Ada yang ngerti percakapan Burhan di atas? Yang anak Jakarta mana nih? Pasti kalian tahu. Kalau belum jangan ngaku anak nongkrong Jakarta. Soalnya, bahasa di kalimat itu udah nyebar di Jakarta sejak tahun 70-an. Waktu zaman mamah-papah kamu masih pacaran pake celana cutbray sambil main sepatu roda.
Di Bahas Bahasa kali ini Nyunyu nggak bakal ngasih tau arti kalimat di atas, melainkan lebih jauh lagi, nyeritain ke kamu-kamu generasi millennium tentang bahasa prokem. Okeh, mari kita mulai.

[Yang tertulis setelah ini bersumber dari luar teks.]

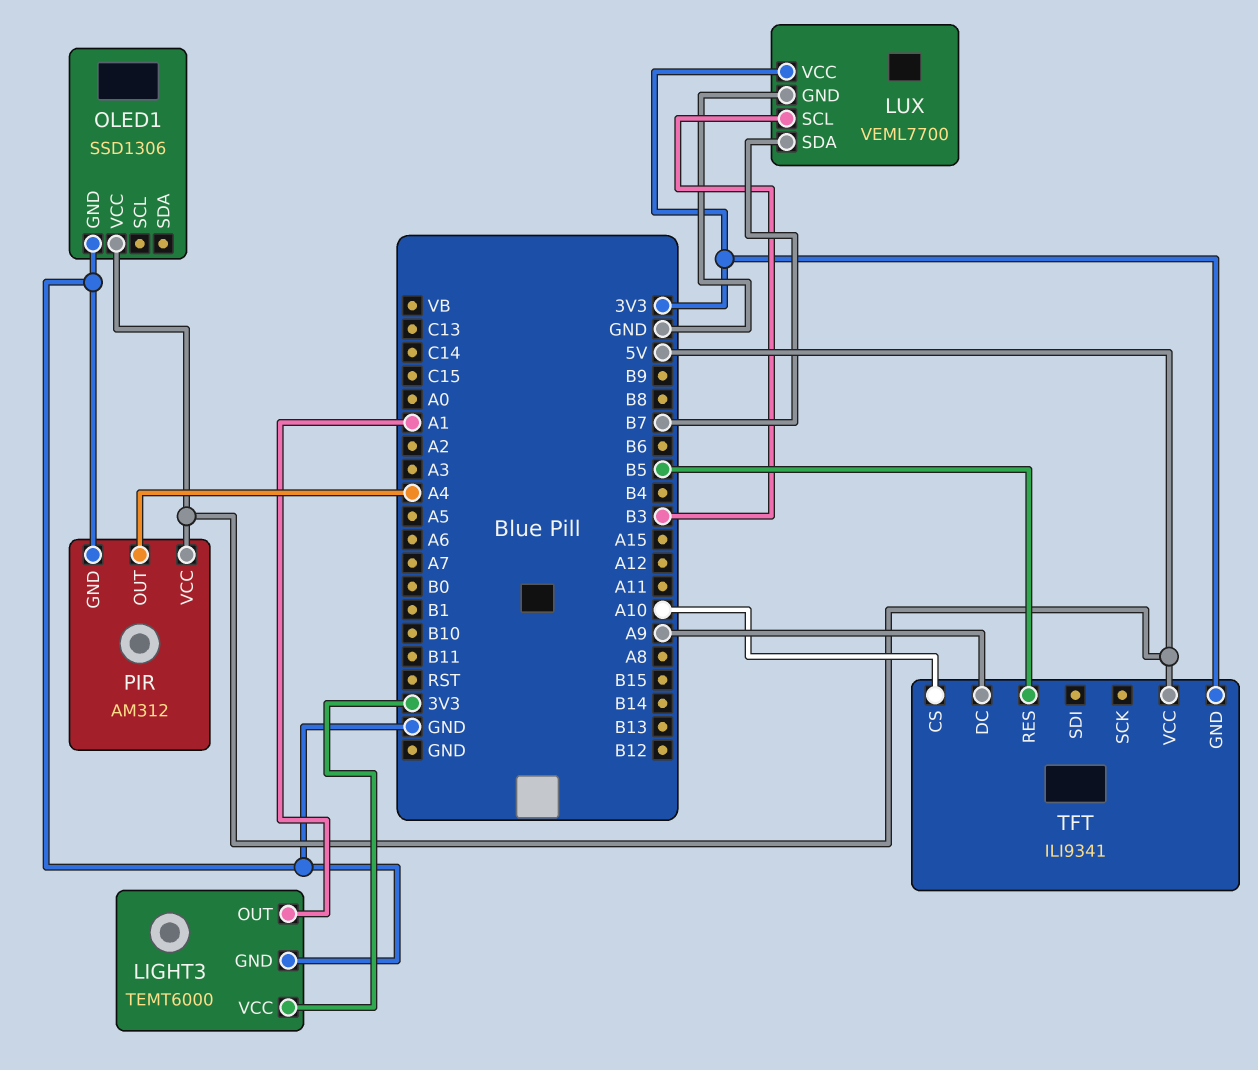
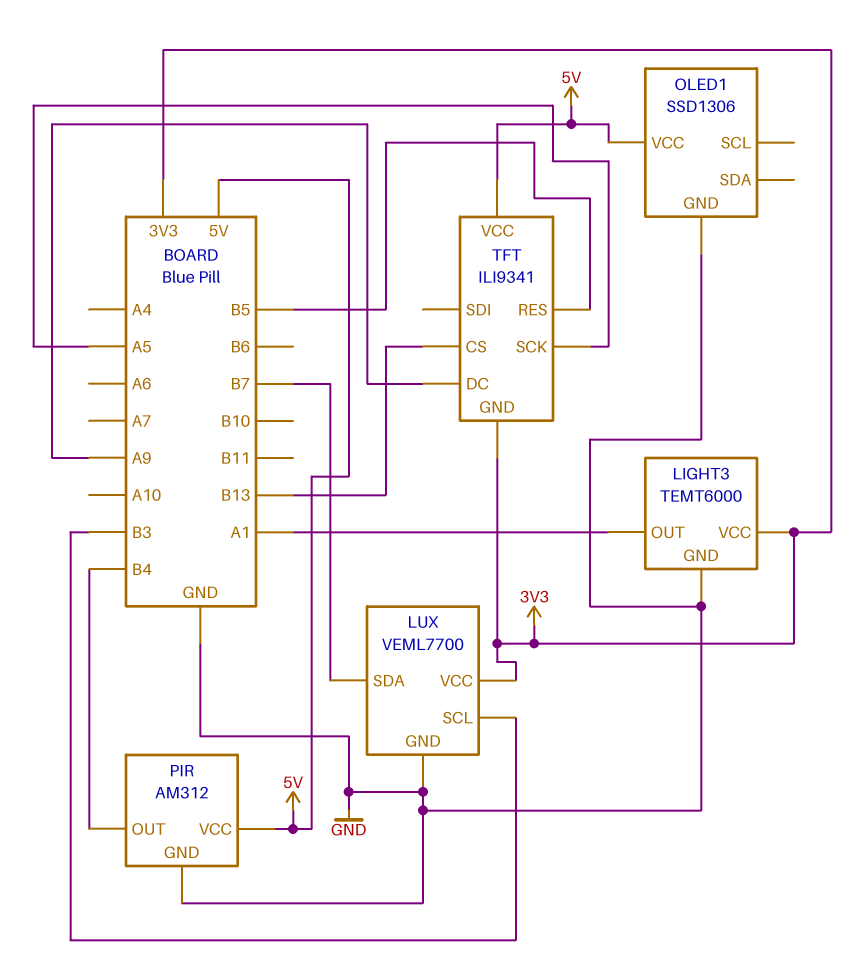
PIR pin OUT: A4 -> B4
TFT pin CS: A10 -> B13
TFT pin SCK: none -> A5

Kalau ‘prokem’ udah pada tau dong artinya? Ya, betul, prokem berasal dari kata preman. Bahasa prokem ini memang berasal dari para preman, anak jalanan, dan narapidana di bilangan Jakarta. Mereka menciptakan bahasa ini sebagai bahasa sandi. Biar orang-orang umum, terutama polisi, nggak gampang ngertiin komunikasi mereka.
Nah, bahasa prokem ini kian popular ketika munculnya novel-novel yang menampilkan kehidupan di Jakarta, salah satunya yang paling tenar adala novel Ali Topan Anak Jalanan karangan Teguh Esha. Sebagai anak yang melawan kemapanan orang tuanya dan tinggal di jalanan sekitar bulungan Ali Topan pun akrab dengan preman setempat.
Bahasa prokem sering banget muncul di cerita. Bahkan, Teguh Esha secara khusus melampirkan kamus bahasa prokem di bagian akhir buku.
Di novel Ali Topan Anak Jalanan yang pertama terbit tahun 1970an, diceritakan beberapa preman di daerah Bulungan, Jakarta Selatan, yang berbicara dengan bahasa sandi agar nggak mudah dimengerti orang banyak, terutama polisi. Mereka menyebut polisi dengan kata plokis, sepatu menjadi sepokat, sini menjadi sokin, dan bapak menjadi bokap.
Bahasa sandi itu pun kemudian diberi nama bahasa prokem yang berasal dari kata preman. Hingga kini, bahasa yang awalnya bahasa sandi kelompok tertentu itu makin berkembang dan terus digunakan oleh kita para anak muda sehari-hari.